The way you're doing things is perfectly fine. It's possible to express any recursive function on lists as a fold, but I don't think that you gain anything by doing so here. There's also no built-in function to do exactly what you need, but you could build a more generic function and build your specific calculation on top of that. Here's one such approach:
The
allChoicesfunction takes a list of lists and returns each possible list containing a single element from each (e.g.allChoices [[1];[2;3];[4;5]] = [[1;2;4];[1;2;5];[1;3;4];[1;3;5]]). We use this function to get all possible lists of values for the cards in a hand, and then sum each such list.There are probably several other ways you could look at the problem which might suggest other variations.
我认为你的解决方案已经很好了。
折叠不适用于您的情况。我们可以折叠一个数字列表,也可以折叠两个数字列表。但就您而言,它不仅仅是两个数字列表。

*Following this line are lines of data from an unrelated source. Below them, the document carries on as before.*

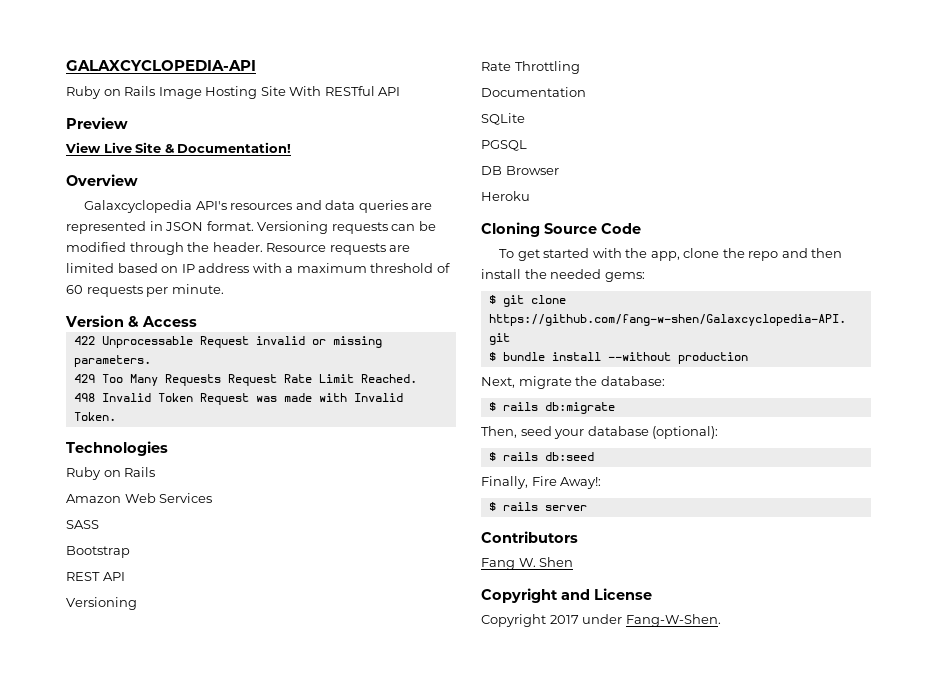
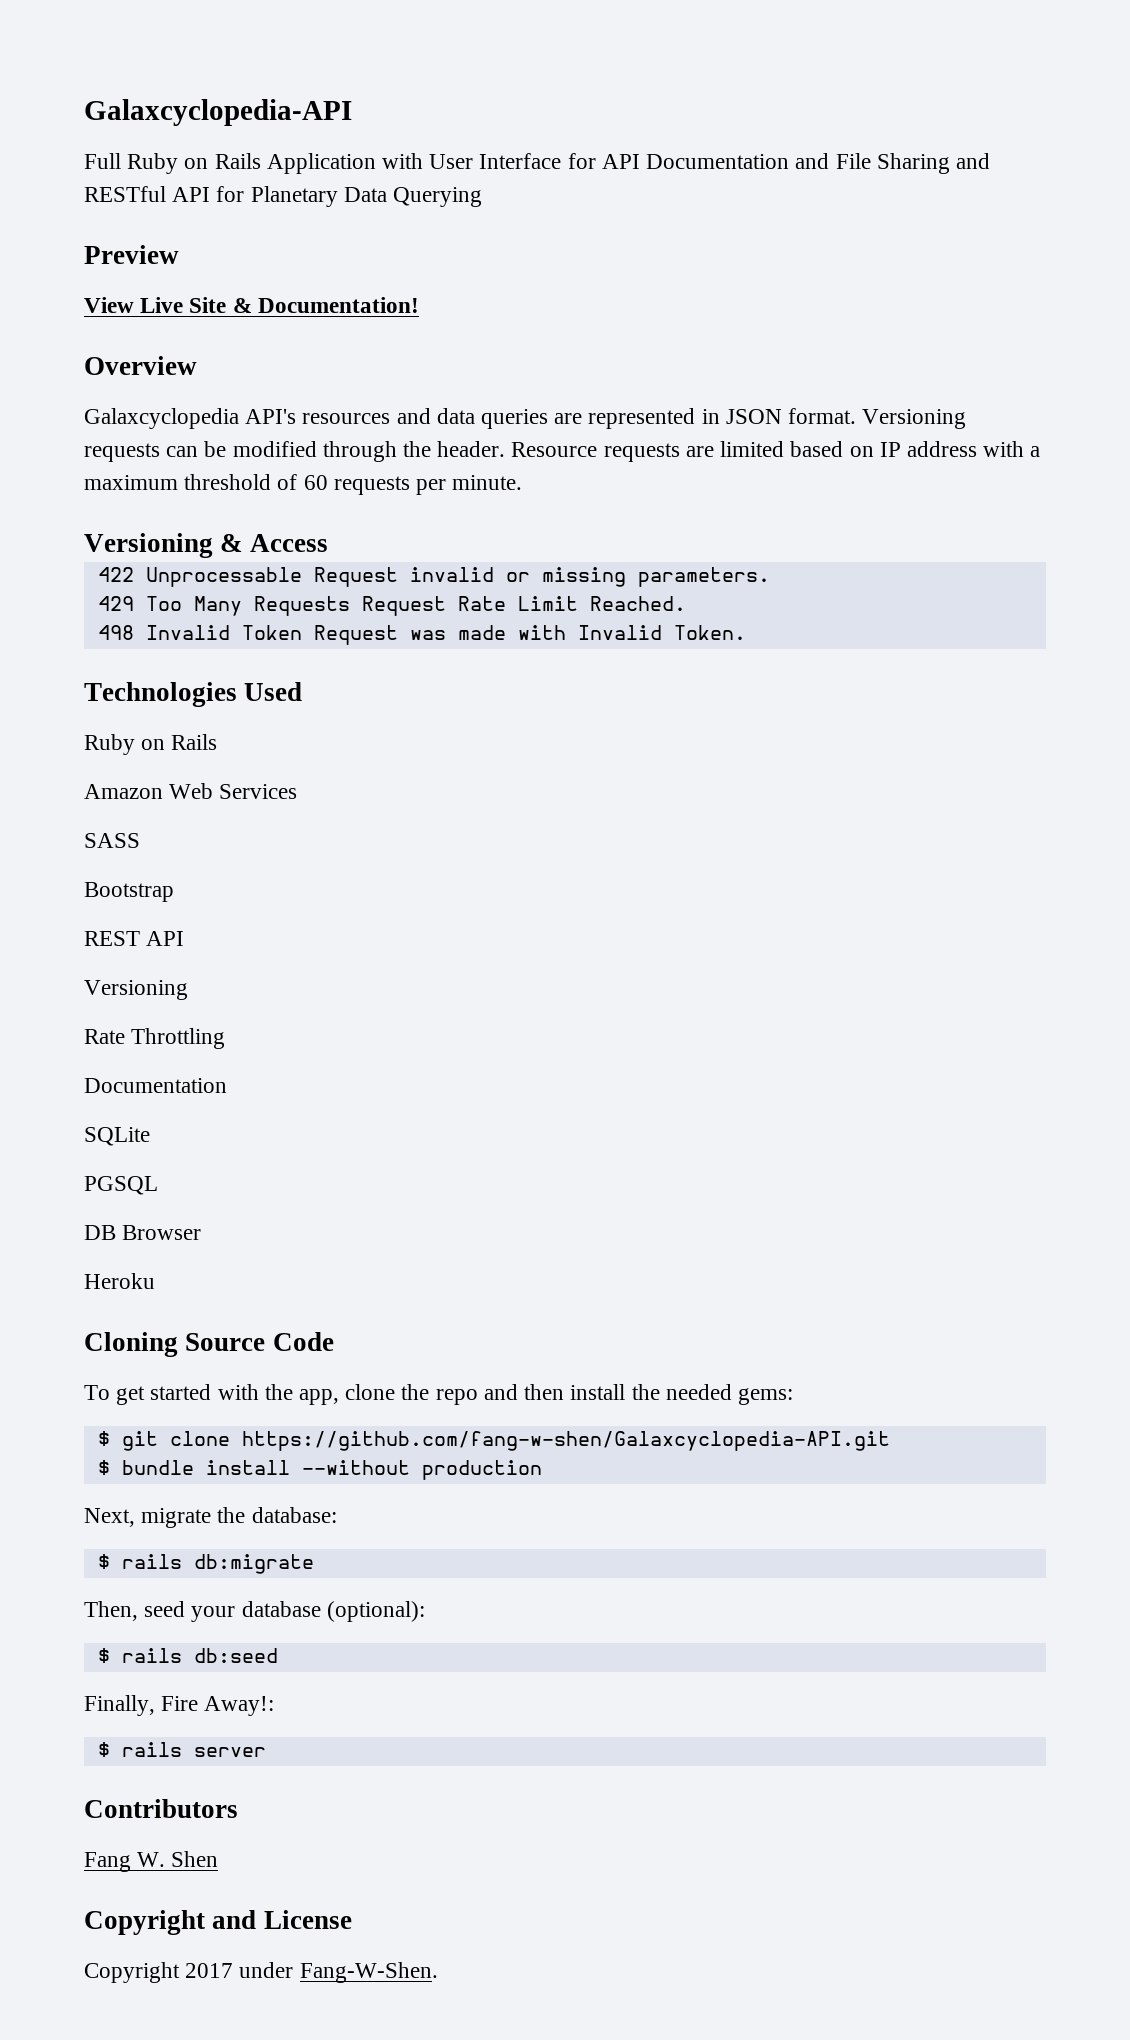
[66,60,256,71] [66,86,401,99] GALAXCYCLOPEDIA-API // Ruby on Rails Image Hosting Site With RESTful API -> [84,99,352,126] [84,153,990,174] [84,186,483,207] Galaxcyclopedia-API // Full Ruby on Rails Application with User Interface for API Documentation and File Sharing and RESTful API for Planetary Data Querying
[65,315,124,327] Version -> [84,533,213,558] Versioning
(168, 448) none -> [244,682,303,701] Used

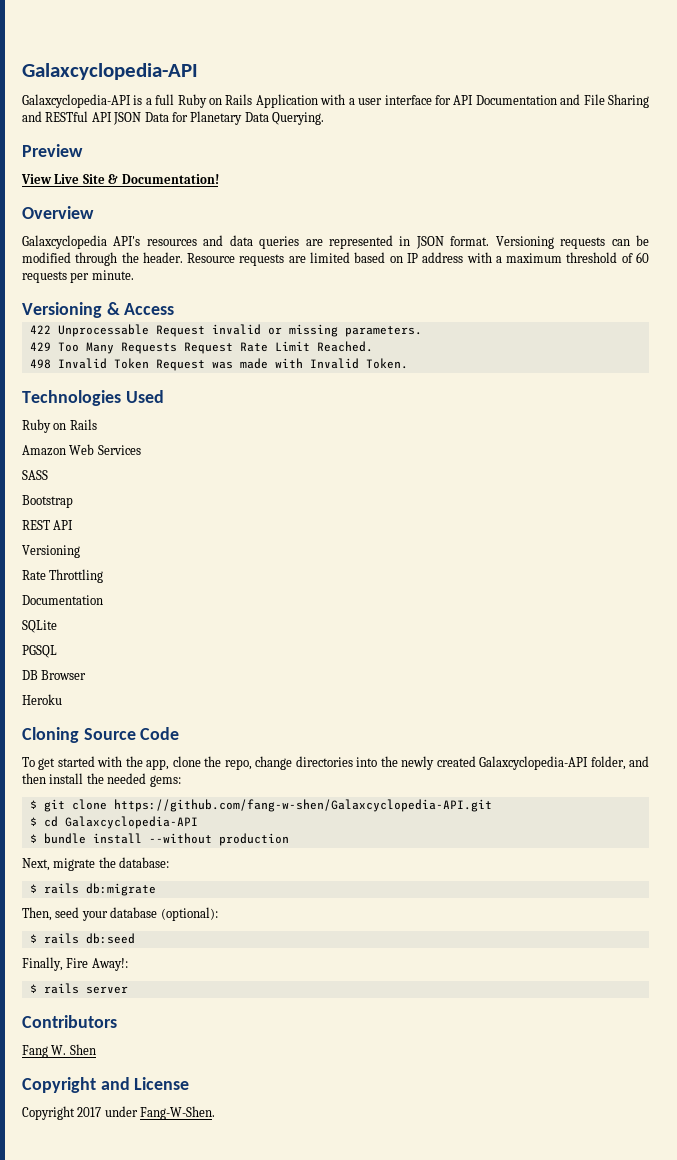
[84,99,352,126] [84,153,121,169] Galaxcyclopedia-API // Full -> [22,63,198,80] [22,94,175,108] Galaxcyclopedia-API // Galaxcyclopedia-API is a full
[429,153,562,169] User Interface -> [348,95,432,105] a user interface
(211, 194) none -> [113,112,169,125] JSON Data
[393,187,483,207] Querying -> [272,112,324,125] Querying.
[435,1389,478,1405] repo -> [224,756,626,770] repo, change directories into the newly created Galaxcyclopedia-API folder,
(890, 1441) none -> [29,816,198,829] // $ cd Galaxcyclopedia-API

考虑一个极端的情况,你的列表包含所有长度为 n 的 A,那么有 2^n 个可能的值。要枚举所有可能性,您需要 dfs 搜索或 bfs 搜索。您的代码实际上相当于 bfs 搜索(因此会消耗更多内存),尽管它以递归方式编写。
I think your solution is already good.
Fold does not work in your case. We can fold a list of number, we can also fold two list of numbers. But in your case, it is not simply two lists of numbers.
Consider an extreme case that the your list contains all Aces with length n, then there are 2^n possible values. To enumerate all possibilities, you need a dfs search or bfs search. Your code is actually equivalent to a bfs search (so it costs more memory), although it writes in a recursive way.